When I looked at the climate system in the high latitudes, i.e. Alaska, the first impression is the hydrology. Without improving our understanding of the hydrology system in Alaska, we cannot really improve understanding of other processes (e.g. carbon cycle).
In this study, we decided to develop a hydrology model to simulate the hydrology system using a fully distributed hydrological model (PRMS). Details of this model can be found from (https://wwwbrr.cr.usgs.gov/projects/SW_MoWS/PRMS.html)
While there are many challenges in hydrology in Alaska, we only focused on snow dynamics currently because snow plays an important role apparently.
Figure 1. The hydrological network of the study area.
The simulation was driven by precipitation and temperature. Soil type and vegetation coverage, etc. are also used to set up the parameter distribution. The core processes we are interested in are the formation, compact and melt of snow. We also looked into the contribution of snowmelt to the stream discharge.
Our simulations have shown that lots of changes are happening unseen in our study area.

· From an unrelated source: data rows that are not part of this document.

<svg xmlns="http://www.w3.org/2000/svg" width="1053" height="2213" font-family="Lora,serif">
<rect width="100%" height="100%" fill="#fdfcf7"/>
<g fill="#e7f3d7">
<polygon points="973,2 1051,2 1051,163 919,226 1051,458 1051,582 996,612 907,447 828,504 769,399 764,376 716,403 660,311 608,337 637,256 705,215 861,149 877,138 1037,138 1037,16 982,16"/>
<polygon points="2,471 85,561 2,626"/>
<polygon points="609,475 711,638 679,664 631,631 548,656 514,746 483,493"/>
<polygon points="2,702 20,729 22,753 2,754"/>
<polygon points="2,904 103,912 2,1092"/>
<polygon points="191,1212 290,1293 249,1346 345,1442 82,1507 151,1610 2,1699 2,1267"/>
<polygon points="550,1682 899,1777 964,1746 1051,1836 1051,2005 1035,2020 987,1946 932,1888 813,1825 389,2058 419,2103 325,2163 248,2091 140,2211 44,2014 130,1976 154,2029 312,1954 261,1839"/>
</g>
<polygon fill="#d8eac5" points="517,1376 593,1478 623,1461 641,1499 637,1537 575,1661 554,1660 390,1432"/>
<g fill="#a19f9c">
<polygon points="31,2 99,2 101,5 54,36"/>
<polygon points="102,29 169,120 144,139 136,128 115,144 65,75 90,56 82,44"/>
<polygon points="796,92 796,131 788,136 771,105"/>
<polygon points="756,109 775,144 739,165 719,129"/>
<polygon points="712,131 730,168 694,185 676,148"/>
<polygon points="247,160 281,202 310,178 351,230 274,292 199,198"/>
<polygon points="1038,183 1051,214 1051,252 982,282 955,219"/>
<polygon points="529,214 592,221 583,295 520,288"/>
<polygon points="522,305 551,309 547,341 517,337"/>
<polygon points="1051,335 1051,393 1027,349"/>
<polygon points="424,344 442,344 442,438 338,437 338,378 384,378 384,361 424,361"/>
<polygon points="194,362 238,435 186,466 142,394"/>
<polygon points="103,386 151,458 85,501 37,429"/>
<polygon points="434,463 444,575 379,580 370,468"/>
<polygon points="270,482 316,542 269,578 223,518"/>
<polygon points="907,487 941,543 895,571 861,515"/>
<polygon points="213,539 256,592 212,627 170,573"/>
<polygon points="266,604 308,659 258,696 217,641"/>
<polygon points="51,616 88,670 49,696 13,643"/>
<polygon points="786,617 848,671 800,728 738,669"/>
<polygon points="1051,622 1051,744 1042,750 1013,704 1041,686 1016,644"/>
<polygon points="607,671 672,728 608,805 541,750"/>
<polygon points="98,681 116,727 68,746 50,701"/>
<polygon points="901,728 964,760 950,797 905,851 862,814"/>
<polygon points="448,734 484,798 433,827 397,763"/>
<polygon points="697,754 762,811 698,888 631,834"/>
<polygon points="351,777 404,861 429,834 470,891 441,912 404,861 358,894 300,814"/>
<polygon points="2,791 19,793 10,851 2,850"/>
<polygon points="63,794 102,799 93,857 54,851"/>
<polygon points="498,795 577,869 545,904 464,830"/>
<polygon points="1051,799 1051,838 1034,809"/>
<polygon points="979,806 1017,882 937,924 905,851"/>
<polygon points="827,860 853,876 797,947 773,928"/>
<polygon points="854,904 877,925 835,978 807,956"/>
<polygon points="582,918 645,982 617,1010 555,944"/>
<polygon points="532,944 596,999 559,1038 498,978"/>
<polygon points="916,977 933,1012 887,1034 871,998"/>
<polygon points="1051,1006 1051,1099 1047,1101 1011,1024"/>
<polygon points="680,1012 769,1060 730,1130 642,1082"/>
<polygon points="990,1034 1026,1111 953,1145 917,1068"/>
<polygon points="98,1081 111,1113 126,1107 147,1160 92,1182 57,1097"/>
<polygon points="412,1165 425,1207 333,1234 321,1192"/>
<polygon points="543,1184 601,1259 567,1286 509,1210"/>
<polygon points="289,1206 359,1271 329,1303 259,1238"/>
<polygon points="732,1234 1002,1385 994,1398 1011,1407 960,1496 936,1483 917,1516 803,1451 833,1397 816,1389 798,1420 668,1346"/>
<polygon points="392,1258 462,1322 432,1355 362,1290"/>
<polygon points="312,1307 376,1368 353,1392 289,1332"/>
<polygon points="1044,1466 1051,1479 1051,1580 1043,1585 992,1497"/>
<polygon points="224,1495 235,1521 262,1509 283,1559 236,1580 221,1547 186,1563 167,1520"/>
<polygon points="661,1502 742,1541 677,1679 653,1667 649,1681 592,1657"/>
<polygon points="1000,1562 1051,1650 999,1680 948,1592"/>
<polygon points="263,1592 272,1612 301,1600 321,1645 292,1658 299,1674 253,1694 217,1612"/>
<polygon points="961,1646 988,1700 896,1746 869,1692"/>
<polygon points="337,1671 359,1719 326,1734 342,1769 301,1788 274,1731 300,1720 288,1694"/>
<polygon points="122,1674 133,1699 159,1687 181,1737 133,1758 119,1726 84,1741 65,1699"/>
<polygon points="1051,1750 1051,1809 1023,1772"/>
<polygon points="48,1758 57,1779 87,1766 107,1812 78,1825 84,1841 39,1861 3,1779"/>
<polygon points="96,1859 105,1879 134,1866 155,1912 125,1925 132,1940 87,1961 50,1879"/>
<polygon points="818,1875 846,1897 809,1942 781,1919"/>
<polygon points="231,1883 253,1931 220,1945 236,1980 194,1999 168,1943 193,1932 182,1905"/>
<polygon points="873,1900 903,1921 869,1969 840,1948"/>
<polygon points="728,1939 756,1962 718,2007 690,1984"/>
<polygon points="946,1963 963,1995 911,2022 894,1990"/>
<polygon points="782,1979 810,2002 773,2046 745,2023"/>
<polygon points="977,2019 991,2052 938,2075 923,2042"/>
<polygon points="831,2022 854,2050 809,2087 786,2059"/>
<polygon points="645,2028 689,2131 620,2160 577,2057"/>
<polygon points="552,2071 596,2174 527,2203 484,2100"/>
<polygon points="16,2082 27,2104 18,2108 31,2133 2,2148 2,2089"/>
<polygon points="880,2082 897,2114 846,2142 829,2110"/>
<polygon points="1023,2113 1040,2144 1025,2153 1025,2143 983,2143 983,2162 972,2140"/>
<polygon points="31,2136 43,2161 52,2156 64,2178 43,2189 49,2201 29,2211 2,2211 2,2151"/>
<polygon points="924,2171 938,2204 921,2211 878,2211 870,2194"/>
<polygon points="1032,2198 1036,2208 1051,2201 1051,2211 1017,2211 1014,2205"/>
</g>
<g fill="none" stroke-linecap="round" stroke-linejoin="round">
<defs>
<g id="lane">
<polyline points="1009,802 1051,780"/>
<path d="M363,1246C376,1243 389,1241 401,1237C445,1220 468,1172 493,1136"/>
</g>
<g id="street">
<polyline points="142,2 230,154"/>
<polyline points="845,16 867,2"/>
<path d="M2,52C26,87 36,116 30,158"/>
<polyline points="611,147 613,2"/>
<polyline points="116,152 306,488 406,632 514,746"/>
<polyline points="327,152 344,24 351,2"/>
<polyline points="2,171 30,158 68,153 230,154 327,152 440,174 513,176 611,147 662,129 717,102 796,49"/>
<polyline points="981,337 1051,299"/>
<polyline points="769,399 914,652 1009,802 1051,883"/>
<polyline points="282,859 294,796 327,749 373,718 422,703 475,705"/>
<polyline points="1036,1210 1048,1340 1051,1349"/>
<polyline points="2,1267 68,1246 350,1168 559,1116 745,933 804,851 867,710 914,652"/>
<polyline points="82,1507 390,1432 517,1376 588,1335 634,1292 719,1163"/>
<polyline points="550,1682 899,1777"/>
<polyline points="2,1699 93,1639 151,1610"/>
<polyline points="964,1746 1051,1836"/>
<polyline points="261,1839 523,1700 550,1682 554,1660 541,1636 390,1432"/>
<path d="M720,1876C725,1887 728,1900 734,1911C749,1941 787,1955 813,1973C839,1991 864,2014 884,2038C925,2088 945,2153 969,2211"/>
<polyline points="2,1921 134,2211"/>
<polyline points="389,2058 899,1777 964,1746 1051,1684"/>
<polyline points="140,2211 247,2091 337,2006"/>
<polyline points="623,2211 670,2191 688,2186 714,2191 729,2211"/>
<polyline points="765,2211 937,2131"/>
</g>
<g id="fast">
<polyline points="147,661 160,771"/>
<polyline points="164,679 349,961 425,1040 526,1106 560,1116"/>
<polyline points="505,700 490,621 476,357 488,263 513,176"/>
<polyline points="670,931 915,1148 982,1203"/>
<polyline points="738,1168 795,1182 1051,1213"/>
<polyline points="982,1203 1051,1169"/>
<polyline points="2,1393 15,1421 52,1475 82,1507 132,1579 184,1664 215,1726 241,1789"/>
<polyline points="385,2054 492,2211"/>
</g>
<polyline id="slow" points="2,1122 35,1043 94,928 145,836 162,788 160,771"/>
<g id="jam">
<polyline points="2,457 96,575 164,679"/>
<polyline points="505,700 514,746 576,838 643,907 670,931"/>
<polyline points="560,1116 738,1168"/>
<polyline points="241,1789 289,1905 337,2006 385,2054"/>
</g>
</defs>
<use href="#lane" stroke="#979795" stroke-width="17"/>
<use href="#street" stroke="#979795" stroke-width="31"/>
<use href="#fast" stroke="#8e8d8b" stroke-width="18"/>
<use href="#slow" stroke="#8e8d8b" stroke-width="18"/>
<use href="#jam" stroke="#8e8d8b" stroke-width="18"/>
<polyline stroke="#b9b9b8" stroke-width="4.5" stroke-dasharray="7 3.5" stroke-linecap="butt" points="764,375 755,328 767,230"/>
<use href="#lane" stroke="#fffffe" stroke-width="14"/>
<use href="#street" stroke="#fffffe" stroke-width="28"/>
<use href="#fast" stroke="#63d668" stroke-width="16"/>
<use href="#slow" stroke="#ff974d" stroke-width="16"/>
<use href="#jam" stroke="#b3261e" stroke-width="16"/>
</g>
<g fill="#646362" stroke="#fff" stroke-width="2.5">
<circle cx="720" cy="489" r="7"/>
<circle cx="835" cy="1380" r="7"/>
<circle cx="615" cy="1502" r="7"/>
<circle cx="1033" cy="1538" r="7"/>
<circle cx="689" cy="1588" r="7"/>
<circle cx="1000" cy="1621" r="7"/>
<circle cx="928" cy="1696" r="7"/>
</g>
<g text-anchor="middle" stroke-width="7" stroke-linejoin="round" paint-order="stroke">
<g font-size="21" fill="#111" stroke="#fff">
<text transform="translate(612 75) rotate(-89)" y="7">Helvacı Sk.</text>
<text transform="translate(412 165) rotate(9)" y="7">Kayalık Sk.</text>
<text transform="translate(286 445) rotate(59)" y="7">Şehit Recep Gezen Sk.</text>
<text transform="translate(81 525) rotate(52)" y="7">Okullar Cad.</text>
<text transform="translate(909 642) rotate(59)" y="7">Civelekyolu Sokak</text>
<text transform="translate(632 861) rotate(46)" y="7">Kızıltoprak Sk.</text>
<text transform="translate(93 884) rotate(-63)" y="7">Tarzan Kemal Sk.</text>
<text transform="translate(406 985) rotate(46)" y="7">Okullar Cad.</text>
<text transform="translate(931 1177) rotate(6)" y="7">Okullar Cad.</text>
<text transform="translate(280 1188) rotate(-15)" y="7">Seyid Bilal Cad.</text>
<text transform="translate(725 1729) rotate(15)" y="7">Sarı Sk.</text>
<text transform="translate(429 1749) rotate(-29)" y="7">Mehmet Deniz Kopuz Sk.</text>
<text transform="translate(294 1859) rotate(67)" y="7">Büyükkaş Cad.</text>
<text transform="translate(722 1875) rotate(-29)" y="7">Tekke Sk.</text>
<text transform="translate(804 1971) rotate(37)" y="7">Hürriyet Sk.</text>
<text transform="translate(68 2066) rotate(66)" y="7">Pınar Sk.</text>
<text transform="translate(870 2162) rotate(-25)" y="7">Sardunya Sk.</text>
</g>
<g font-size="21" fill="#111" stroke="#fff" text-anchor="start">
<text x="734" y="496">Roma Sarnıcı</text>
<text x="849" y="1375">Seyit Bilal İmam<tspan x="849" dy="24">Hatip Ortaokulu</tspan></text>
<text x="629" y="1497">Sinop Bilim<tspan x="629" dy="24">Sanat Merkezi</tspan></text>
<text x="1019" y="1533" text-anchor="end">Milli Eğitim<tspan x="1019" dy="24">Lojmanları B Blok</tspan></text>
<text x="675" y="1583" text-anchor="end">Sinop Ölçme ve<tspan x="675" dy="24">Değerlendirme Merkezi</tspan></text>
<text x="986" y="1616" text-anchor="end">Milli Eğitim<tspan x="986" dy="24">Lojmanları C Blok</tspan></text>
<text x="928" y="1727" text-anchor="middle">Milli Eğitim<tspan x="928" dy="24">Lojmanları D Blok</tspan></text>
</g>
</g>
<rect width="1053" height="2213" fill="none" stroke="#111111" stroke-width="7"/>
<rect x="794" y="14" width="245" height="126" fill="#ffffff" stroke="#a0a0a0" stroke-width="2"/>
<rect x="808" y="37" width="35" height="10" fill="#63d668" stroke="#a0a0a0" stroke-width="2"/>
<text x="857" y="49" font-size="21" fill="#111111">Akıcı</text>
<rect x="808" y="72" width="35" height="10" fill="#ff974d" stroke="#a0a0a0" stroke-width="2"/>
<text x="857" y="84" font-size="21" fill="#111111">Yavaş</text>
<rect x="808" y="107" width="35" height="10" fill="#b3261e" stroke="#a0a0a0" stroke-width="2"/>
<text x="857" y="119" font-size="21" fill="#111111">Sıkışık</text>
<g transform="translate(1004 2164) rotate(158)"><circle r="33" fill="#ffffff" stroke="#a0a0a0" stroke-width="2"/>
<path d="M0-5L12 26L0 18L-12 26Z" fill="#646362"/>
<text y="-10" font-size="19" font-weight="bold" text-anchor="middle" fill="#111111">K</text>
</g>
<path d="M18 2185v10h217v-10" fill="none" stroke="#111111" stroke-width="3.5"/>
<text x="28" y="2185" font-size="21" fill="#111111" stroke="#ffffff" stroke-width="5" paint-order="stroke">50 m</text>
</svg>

First, the seasonal pattern of stream discharge is changing due to decrease in snowmelt in spring.
Second, snow cover in the high elevation (near permanent snow line or glacier) is decreasing. Basically it also means glacier is also reducing.
Third, the snow pack thickness in early spring is decreasing, which results in decreasing snowmelt in following months.
Figure 2. The simulated snowpack water equivalent (SWE) during the calibration and evaluation period.
We also approximated the timing of snowmelt onset. Our analyses have shown that snow pack “woke up” earlier for 2 day during the most recent decade. Besides, because of the prolonged “warming”, snowmelt lasts longer as well, which originates near the glacier boundaries without surprise.
Figure 3. The start and end of snowmelt during the simulation period.
While we didn’t see significant trend in total discharge over the short period simulation. Partly it is because of the interplay of decreasing snowpack and increasing melt from glacier. We conclude that hydrology system in Alaska is undergoing drastic changes under the warming climate.
The winter may lasts long for Alaskans, but it is definitely getting shorter and shorter, and we are not sure whether that is good news or not.